-- begin Record extracts --

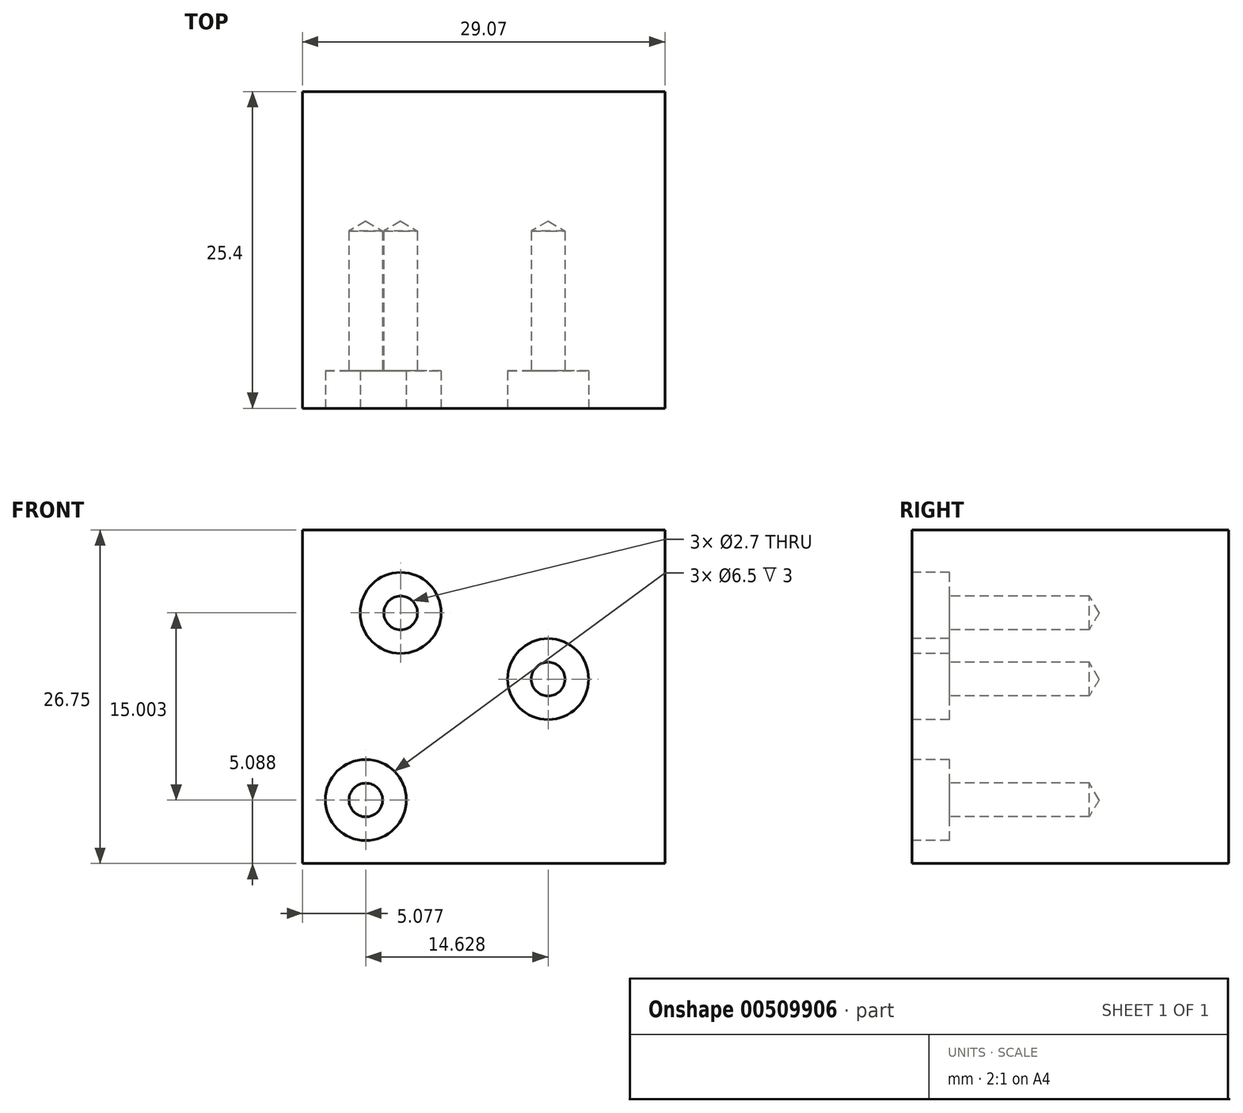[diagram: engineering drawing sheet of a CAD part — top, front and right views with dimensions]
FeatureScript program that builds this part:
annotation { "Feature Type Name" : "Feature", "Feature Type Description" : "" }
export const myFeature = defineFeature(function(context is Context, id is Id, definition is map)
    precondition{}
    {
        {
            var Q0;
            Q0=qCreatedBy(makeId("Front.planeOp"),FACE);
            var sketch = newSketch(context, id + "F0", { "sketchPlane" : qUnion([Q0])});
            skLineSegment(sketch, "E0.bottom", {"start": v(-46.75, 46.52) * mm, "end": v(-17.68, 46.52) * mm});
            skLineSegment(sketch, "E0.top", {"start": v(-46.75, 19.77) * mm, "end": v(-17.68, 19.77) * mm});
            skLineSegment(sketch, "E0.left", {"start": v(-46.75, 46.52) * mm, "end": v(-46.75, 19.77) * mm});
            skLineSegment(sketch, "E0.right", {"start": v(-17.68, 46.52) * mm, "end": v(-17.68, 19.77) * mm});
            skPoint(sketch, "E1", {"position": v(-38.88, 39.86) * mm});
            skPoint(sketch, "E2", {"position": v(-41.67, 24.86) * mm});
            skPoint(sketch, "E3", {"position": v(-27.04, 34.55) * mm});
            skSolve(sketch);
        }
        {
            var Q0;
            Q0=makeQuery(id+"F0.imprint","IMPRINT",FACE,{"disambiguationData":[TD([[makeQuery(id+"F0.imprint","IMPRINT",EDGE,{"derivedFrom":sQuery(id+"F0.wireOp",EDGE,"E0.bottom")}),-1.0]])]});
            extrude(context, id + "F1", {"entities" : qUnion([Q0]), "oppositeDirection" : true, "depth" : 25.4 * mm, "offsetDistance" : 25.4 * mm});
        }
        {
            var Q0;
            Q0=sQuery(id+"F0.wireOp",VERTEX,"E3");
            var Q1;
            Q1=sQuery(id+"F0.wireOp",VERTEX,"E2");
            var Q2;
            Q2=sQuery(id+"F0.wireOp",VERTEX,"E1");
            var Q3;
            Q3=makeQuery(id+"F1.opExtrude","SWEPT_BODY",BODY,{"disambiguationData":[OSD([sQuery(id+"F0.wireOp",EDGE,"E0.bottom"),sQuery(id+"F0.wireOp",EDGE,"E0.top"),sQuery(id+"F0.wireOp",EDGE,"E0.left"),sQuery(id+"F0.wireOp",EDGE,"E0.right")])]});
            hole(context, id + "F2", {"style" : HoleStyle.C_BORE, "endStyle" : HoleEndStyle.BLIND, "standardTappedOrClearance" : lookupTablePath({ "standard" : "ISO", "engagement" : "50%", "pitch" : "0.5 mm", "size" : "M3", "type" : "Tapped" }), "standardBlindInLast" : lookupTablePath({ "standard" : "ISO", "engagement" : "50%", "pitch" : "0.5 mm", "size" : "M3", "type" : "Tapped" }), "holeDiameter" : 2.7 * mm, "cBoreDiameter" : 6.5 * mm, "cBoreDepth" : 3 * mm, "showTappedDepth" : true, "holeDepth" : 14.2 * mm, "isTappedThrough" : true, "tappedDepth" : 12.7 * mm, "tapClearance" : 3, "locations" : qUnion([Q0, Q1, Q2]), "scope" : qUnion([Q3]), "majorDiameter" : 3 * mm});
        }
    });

-- end Record extracts --

* [Task instructions]
Tally the lines in the rows above that contain the string "sQuery", treating uppercase and lowercase as different, and give only that number.

* [Answer in full]
5